What This Tells Us About LLM "Understanding"
This research provides nuanced insight into what aspects of meaning LLMs capture. Rather than making blanket statements about whether LLMs "understand" language, the findings demonstrate specific strengths and limitations in how they process thematic roles.
The apparent tension between these results and human-like behavior of LLMs in practical applications reflects an important distinction: having information encoded somewhere in a neural network versus using that information to shape behavior. LLMs encode thematic roles in specific attention heads, but this information doesn't strongly influence their overall sentence representations.
This differs from human language processing, where thematic roles play a central role in comprehension. Humans prioritize "who did what to whom" over syntactic structure when judging sentence similarity, while LLMs do the opposite.
The research contributes to a growing body of work examining the effects of LLMs on human language processing by clarifying what aspects of meaning these models capture and how they differ from human processing.

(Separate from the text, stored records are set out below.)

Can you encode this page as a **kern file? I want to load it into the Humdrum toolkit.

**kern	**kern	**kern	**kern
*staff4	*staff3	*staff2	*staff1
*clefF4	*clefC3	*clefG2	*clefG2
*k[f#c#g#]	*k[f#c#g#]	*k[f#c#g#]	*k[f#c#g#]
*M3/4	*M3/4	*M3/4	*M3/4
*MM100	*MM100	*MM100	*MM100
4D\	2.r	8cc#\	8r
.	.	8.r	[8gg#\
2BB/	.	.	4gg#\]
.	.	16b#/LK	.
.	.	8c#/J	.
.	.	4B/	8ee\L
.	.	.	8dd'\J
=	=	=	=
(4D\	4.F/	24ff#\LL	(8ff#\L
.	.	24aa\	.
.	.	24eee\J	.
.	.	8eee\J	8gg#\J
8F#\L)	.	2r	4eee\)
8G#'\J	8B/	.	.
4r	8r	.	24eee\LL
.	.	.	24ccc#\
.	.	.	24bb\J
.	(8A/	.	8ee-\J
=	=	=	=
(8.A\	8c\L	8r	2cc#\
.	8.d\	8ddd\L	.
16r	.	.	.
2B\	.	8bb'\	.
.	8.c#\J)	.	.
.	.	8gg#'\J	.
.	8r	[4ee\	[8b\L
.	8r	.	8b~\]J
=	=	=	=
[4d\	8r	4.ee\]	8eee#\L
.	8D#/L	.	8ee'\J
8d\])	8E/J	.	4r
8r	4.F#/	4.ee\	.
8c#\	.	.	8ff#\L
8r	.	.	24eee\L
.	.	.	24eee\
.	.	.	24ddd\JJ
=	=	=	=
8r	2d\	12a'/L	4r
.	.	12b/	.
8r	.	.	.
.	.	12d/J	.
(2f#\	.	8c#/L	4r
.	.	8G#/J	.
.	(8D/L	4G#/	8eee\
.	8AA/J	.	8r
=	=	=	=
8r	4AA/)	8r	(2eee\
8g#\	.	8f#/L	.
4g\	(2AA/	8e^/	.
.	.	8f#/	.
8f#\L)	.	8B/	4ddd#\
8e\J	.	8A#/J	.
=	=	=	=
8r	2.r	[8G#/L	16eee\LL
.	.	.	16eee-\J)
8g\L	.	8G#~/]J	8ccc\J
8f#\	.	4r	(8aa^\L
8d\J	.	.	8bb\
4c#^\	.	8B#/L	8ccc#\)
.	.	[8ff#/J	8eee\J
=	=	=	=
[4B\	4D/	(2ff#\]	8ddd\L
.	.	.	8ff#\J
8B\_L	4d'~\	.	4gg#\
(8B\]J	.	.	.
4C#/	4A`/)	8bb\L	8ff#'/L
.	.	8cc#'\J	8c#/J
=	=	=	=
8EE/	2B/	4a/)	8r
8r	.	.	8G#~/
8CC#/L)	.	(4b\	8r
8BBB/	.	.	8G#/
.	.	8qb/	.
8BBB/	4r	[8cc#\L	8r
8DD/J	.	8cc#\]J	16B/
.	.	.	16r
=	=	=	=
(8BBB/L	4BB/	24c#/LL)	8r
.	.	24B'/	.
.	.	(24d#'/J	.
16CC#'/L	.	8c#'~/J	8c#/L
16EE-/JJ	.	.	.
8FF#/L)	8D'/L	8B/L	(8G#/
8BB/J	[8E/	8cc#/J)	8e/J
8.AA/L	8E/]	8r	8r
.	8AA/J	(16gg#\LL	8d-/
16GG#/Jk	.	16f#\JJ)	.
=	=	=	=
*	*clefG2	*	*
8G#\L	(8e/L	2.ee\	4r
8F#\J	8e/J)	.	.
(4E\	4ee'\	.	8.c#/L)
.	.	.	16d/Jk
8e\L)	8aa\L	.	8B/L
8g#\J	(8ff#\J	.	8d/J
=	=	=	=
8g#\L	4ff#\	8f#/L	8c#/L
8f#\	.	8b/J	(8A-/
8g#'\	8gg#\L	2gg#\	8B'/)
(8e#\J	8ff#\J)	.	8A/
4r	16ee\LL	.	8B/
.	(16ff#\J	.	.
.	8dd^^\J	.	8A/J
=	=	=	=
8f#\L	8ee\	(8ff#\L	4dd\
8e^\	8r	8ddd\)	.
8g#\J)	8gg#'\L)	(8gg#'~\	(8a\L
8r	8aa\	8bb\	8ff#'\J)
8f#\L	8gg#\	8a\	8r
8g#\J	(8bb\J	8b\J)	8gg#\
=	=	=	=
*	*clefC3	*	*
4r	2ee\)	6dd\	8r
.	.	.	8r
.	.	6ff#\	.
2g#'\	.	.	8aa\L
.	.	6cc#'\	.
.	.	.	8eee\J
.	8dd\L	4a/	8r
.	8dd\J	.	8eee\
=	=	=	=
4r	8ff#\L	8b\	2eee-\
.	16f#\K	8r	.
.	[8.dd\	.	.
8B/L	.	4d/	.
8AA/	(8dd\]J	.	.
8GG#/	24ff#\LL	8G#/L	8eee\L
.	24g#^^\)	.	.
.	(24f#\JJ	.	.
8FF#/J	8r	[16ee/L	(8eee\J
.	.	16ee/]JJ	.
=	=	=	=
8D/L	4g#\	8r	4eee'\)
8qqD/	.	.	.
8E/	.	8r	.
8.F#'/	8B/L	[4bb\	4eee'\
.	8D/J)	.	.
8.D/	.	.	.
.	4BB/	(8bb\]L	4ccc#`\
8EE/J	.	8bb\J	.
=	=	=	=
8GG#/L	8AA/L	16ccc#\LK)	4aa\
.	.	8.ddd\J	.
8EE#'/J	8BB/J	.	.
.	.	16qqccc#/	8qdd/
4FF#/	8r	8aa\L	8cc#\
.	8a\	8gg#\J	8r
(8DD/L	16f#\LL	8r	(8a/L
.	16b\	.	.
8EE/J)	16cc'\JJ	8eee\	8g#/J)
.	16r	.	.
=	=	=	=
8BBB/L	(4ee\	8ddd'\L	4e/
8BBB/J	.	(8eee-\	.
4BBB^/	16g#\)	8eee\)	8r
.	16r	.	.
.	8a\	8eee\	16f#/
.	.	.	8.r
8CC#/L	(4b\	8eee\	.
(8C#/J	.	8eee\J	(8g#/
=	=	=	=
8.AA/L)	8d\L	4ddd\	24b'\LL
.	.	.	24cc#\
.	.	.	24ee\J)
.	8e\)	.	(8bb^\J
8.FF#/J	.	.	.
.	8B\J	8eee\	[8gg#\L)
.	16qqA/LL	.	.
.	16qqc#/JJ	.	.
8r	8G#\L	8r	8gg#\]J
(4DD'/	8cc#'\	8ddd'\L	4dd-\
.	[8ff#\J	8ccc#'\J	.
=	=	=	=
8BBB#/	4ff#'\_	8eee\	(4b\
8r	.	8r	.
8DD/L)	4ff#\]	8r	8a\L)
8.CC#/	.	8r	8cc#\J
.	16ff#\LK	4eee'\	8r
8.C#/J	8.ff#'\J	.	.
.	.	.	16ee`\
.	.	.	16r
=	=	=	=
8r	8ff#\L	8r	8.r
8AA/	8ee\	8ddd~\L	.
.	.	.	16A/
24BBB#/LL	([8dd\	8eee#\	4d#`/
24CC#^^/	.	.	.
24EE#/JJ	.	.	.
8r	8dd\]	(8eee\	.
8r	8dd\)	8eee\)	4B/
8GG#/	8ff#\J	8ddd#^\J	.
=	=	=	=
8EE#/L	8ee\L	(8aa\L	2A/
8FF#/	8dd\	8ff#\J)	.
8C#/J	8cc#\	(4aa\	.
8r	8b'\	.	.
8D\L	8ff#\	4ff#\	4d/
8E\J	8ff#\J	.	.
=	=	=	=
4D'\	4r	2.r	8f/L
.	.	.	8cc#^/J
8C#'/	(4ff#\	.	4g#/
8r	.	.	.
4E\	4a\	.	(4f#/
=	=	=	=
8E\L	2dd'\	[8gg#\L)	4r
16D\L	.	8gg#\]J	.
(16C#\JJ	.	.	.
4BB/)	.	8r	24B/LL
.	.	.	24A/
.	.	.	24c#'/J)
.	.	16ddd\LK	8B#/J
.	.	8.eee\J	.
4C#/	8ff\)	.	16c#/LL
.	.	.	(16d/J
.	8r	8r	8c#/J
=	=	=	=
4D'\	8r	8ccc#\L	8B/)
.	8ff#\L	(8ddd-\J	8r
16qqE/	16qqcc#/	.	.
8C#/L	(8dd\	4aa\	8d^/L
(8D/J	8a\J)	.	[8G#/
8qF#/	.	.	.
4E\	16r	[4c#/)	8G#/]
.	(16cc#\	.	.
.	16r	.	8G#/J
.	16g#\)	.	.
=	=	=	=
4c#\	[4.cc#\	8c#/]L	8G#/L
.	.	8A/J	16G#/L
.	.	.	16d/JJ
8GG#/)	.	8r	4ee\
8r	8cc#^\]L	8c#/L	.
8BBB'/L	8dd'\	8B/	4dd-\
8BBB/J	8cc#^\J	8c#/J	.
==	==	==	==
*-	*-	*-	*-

Conclusion: Refining Our Understanding of LLM Capabilities
This research provides a more precise understanding of what LLMs "know" about who did what to whom in sentences. The key takeaway: LLMs can extract thematic roles through specific attention mechanisms, but this information influences their representations more weakly than in humans.
Rather than asking whether LLMs generally "understand" language, we should focus on specific aspects of meaning they capture and how this information is represented. The findings suggest that while LLMs extract core semantic relationships, their representational priorities differ from humans in significant ways.
Future work might explore how to align LLM representations more closely with human priorities, potentially by designing training objectives that emphasize thematic roles. This could lead to models that not only process language fluently but also represent meaning in more human-like ways.
The research demonstrates the importance of precise characterizations of LLM capabilities rather than broad claims about "understanding," contributing valuable insight to ongoing debates about the nature of language processing in artificial intelligence systems.